Like most social platforms, analytics on Linkedin for Company Pages are represented by the number of followers, shares, clicks, and impressions.
What can you measure with LinkedIn Analytics?
Company Page Analytics are split up into three sections—Updates, Followers, and Visitors:
A table showing the most recent updates and the following data:
- Preview—Shows the first few words of your post if it included text.
- Date—The date each update was posted.
- Audience—Indicates whether the update was sent to all followers or targeted.
- Sponsored—Shows which campaign(s) you’ve sponsored content in.
- Impressions—The number of times each update was shown to LinkedIn members.
- Clicks—The number of clicks on your content, company name, or logo. This doesn’t include interactions (shares, likes, and comments).
- Interactions—The number of times people have liked, commented on, and shared each update.
- Followers Acquired—How many followers you gained by promoting each update.
- Engagement—This percentage shows the number of interactions plus the number of clicks and followers acquired, divided by the number of impressions.
A graph showing the number of times your updates were seen both organically and through paid campaigns on a daily basis.
A graph displaying the number of times members clicked, liked, commented on and shared your content in both organic and sponsored campaigns.
- Total—The total number of LinkedIn members following your Company Page. The number displayed here is updated only once a day so it may be different from the current number on your Overview tab, which is updated in real time.
- Organic—Followers you gained without advertising.
- Acquired—Followers you gained through Sponsored Content and/or Company Follow Ads.
A breakdown of who’s following your company using five types of demographic data: seniority, industry, job function, company size, and more.
Showing how your number of followers has changed over time.
How You Compare
Your number of followers compared to other companies.
Hot tip: How You Compare is a good insight to include in a competitive analysis.
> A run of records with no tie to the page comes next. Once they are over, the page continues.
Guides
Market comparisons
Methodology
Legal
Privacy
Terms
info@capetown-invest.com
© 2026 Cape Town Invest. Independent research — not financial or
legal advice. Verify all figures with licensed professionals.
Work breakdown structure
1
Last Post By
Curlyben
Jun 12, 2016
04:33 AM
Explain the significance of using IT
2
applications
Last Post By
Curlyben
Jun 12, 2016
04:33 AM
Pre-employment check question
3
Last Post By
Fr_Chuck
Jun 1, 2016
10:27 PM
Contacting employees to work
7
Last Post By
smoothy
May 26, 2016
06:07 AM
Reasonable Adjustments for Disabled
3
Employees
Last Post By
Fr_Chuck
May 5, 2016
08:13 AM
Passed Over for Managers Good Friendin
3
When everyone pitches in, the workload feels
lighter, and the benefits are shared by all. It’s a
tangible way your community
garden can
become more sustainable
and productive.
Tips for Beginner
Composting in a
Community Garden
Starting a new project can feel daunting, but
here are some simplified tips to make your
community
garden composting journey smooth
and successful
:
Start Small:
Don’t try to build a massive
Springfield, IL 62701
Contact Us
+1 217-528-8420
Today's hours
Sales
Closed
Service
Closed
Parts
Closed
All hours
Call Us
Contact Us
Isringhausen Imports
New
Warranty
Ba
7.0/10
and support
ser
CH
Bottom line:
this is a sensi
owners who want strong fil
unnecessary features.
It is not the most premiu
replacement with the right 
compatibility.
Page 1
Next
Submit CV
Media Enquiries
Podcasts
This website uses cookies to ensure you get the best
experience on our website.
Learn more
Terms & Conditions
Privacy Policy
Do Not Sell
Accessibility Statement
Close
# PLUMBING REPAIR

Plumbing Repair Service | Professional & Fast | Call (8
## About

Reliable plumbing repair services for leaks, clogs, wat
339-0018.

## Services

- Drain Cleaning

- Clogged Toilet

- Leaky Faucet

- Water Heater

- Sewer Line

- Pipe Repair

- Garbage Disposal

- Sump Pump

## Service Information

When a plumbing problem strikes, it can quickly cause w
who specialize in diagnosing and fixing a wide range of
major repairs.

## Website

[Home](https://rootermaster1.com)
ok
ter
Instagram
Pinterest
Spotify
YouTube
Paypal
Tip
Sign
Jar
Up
You can also use it as a benchmark to set goals in your social media strategy.
- Page views—A graph showing how many times your Company Page was viewed.
- Career Page clicks—If you have a Career Page, this graph shows you how many times viewers clicked various elements of your Career Page. This metric might be useful for someone in your Human Resources department who’s looking to see how much interest is being gathered by a job posting.
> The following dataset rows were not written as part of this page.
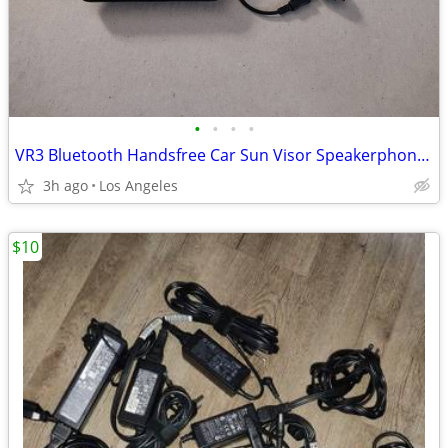
•
•
•
•
VR3 Bluetooth Handsfree Car Sun Visor Speakerphone For Sale
3h ago
Los Angeles
$10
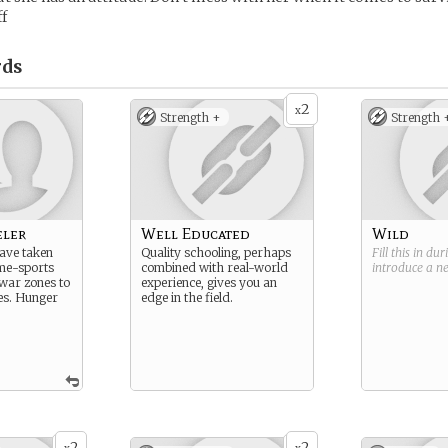
f
ds
2
x
Strength +
Strength 
eler
Well Educated
Wild
ave taken
Quality schooling, perhaps
Fill this in du
me-sports
combined with real-world
introduce a 
 war zones to
experience, gives you an
es. Hunger
edge in the field.
2
2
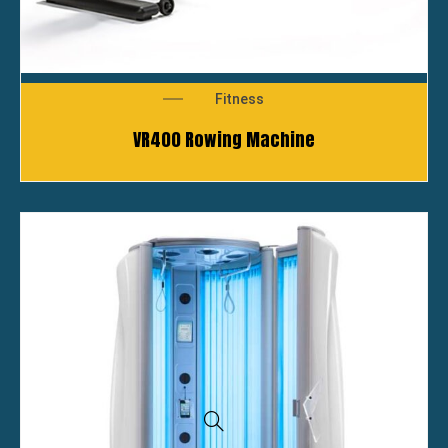
Fitness
VR400 Rowing Machine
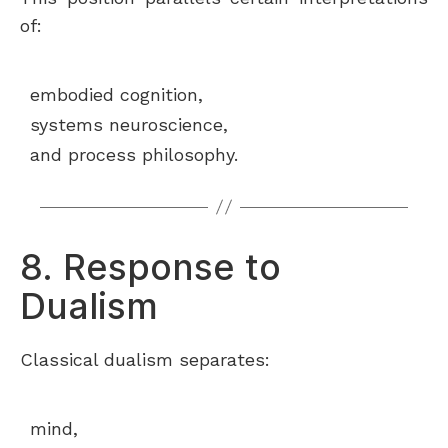
of:
embodied cognition,
systems neuroscience,
and process philosophy.
8. Response to
Dualism
Classical dualism separates:
mind,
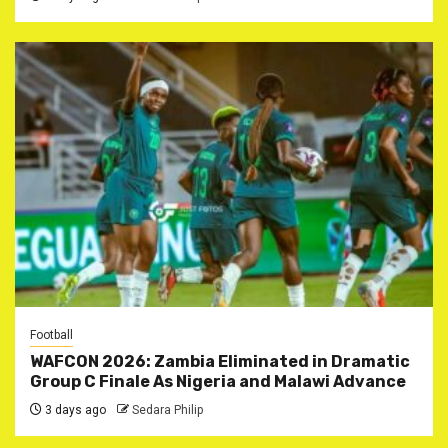
Football
WAFCON 2026: Zambia Eliminated in Dramatic
Group C Finale As Nigeria and Malawi Advance
3 days ago
Sedara Philip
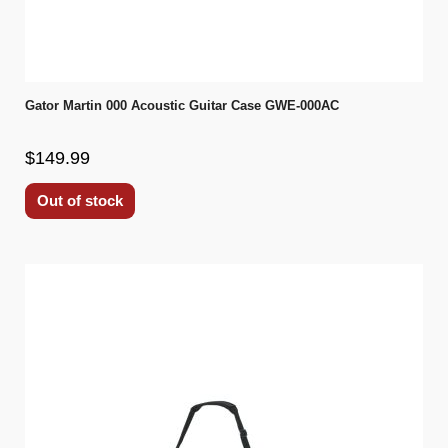
Gator Martin 000 Acoustic Guitar Case GWE-000AC
$149.99
Out of stock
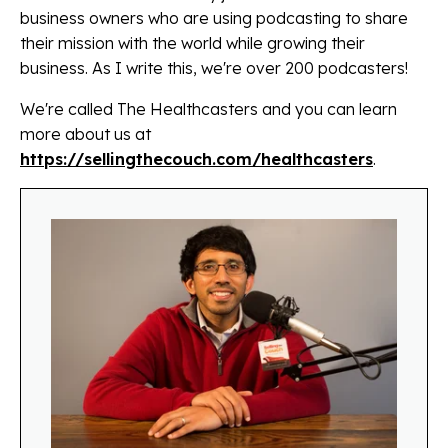
business owners who are using podcasting to share
their mission with the world while growing their
business. As I write this, we're over 200 podcasters!
We're called The Healthcasters and you can learn
more about us at
https://sellingthecouch.com/healthcasters
.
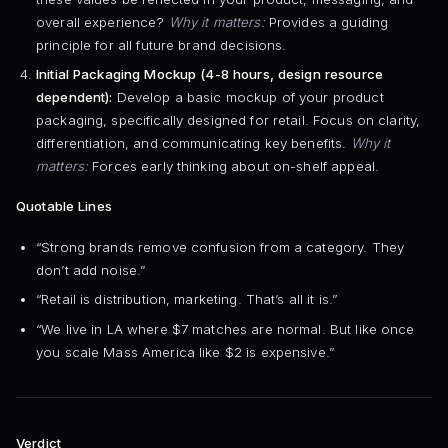
overall experience?
Why it matters:
Provides a guiding
principle for all future brand decisions.
Initial Packaging Mockup (4-8 hours, design resource
dependent):
Develop a basic mockup of your product
packaging, specifically designed for retail. Focus on clarity,
differentiation, and communicating key benefits.
Why it
matters:
Forces early thinking about on-shelf appeal.
Quotable Lines
“Strong brands remove confusion from a category. They
don’t add noise.”
“Retail is distribution, marketing. That’s all it is.”
“We live in LA where $7 matches are normal. But like once
you scale Mass America like $2 is expensive.”
Verdict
- Unique visitors—A graph showing how many LinkedIn members visited your page, not including duplicate visits to a single page.
- Visitor demographics—This is a graph showing a breakdown of who’s visiting your Company Page based on seniority, industry, function, and company size.
Benefits of using LinkedIn analytics
1. Understand more about your audience
The key to engaging your LinkedIn audience is knowing as much as you can about them.
As a brand, you should have an idea of who you’re speaking to—a buyer persona. Make sure your target audience is on LinkedIn by familiarizing yourself with the LinkedIn demographics that matter most.
Use these insights to start posting content your target audience wants to see. Curating and sharing relevant content with your audience is one of the best ways to boost engagement and spark more interest in your brand.
2. Replicate your success
You spent the last week creating a blog post on women in tech and you’re excited to see how it’s doing. How does it compare with other pieces you’ve published? Is it worth putting paid advertising behind it?
Analyze the updates with the most impressions and interactions—these are the posts receiving the most engagement. Check for similarities. What kind of content was in each update—images, copy, maybe a SlideShare presentation? What topics did they cover? A job posting? A product launch? What was the CTA, if there was one? Use this data to tweak your social media content strategy to fuel engagement.
3. Visualize your data
LinkedIn Analytics visualizes your data so can you see your social media performance at a glance. It makes identifying trends easy—such as spotting any dips or spikes in your data.